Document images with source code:

>>>

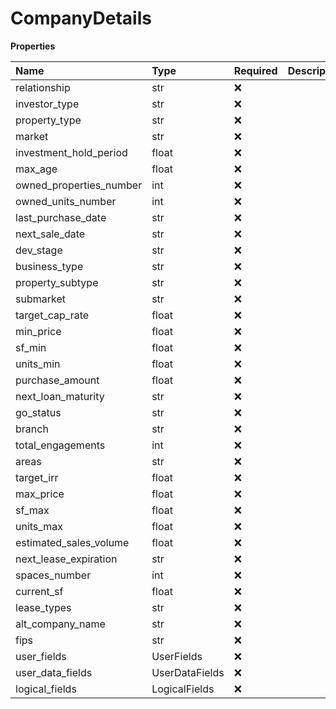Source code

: # CompanyDetails

**Properties**

| Name                    | Type           | Required | Description |
| :---------------------- | :------------- | :------- | :---------- |
| relationship            | str            | ❌       |             |
| investor_type           | str            | ❌       |             |
| property_type           | str            | ❌       |             |
| market                  | str            | ❌       |             |
| investment_hold_period  | float          | ❌       |             |
| max_age                 | float          | ❌       |             |
| owned_properties_number | int            | ❌       |             |
| owned_units_number      | int            | ❌       |             |
| last_purchase_date      | str            | ❌       |             |
| next_sale_date          | str            | ❌       |             |
| dev_stage               | str            | ❌       |             |
| business_type           | str            | ❌       |             |
| property_subtype        | str            | ❌       |             |
| submarket               | str            | ❌       |             |
| target_cap_rate         | float          | ❌       |             |
| min_price               | float          | ❌       |             |
| sf_min                  | float          | ❌       |             |
| units_min               | float          | ❌       |             |
| purchase_amount         | float          | ❌       |             |
| next_loan_maturity      | str            | ❌       |             |
| go_status               | str            | ❌       |             |
| branch                  | str            | ❌       |             |
| total_engagements       | int            | ❌       |             |
| areas                   | str            | ❌       |             |
| target_irr              | float          | ❌       |             |
| max_price               | float          | ❌       |             |
| sf_max                  | float          | ❌       |             |
| units_max               | float          | ❌       |             |
| estimated_sales_volume  | float          | ❌       |             |
| next_lease_expiration   | str            | ❌       |             |
| spaces_number           | int            | ❌       |             |
| current_sf              | float          | ❌       |             |
| lease_types             | str            | ❌       |             |
| alt_company_name        | str            | ❌       |             |
| fips                    | str            | ❌       |             |
| user_fields             | UserFields     | ❌       |             |
| user_data_fields        | UserDataFields | ❌       |             |
| logical_fields          | LogicalFields  | ❌       |             |

<!-- This file was generated by liblab | https://liblab.com/ -->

<<<

- **WHAT THE TASK REQUIRES**
From the first line to the last, output the records exactly without pictures.

- **RESULT OF THE EXERCISE**
Source code

: # CompanyDetails

**Properties**

| Name                    | Type           | Required | Description |
| :---------------------- | :------------- | :------- | :---------- |
| relationship            | str            | ❌       |             |
| investor_type           | str            | ❌       |             |
| property_type           | str            | ❌       |             |
| market                  | str            | ❌       |             |
| investment_hold_period  | float          | ❌       |             |
| max_age                 | float          | ❌       |             |
| owned_properties_number | int            | ❌       |             |
| owned_units_number      | int            | ❌       |             |
| last_purchase_date      | str            | ❌       |             |
| next_sale_date          | str            | ❌       |             |
| dev_stage               | str            | ❌       |             |
| business_type           | str            | ❌       |             |
| property_subtype        | str            | ❌       |             |
| submarket               | str            | ❌       |             |
| target_cap_rate         | float          | ❌       |             |
| min_price               | float          | ❌       |             |
| sf_min                  | float          | ❌       |             |
| units_min               | float          | ❌       |             |
| purchase_amount         | float          | ❌       |             |
| next_loan_maturity      | str            | ❌       |             |
| go_status               | str            | ❌       |             |
| branch                  | str            | ❌       |             |
| total_engagements       | int            | ❌       |             |
| areas                   | str            | ❌       |             |
| target_irr              | float          | ❌       |             |
| max_price               | float          | ❌       |             |
| sf_max                  | float          | ❌       |             |
| units_max               | float          | ❌       |             |
| estimated_sales_volume  | float          | ❌       |             |
| next_lease_expiration   | str            | ❌       |             |
| spaces_number           | int            | ❌       |             |
| current_sf              | float          | ❌       |             |
| lease_types             | str            | ❌       |             |
| alt_company_name        | str            | ❌       |             |
| fips                    | str            | ❌       |             |
| user_fields             | UserFields     | ❌       |             |
| user_data_fields        | UserDataFields | ❌       |             |
| logical_fields          | LogicalFields  | ❌       |             |

<!-- This file was generated by liblab | https://liblab.com/ -->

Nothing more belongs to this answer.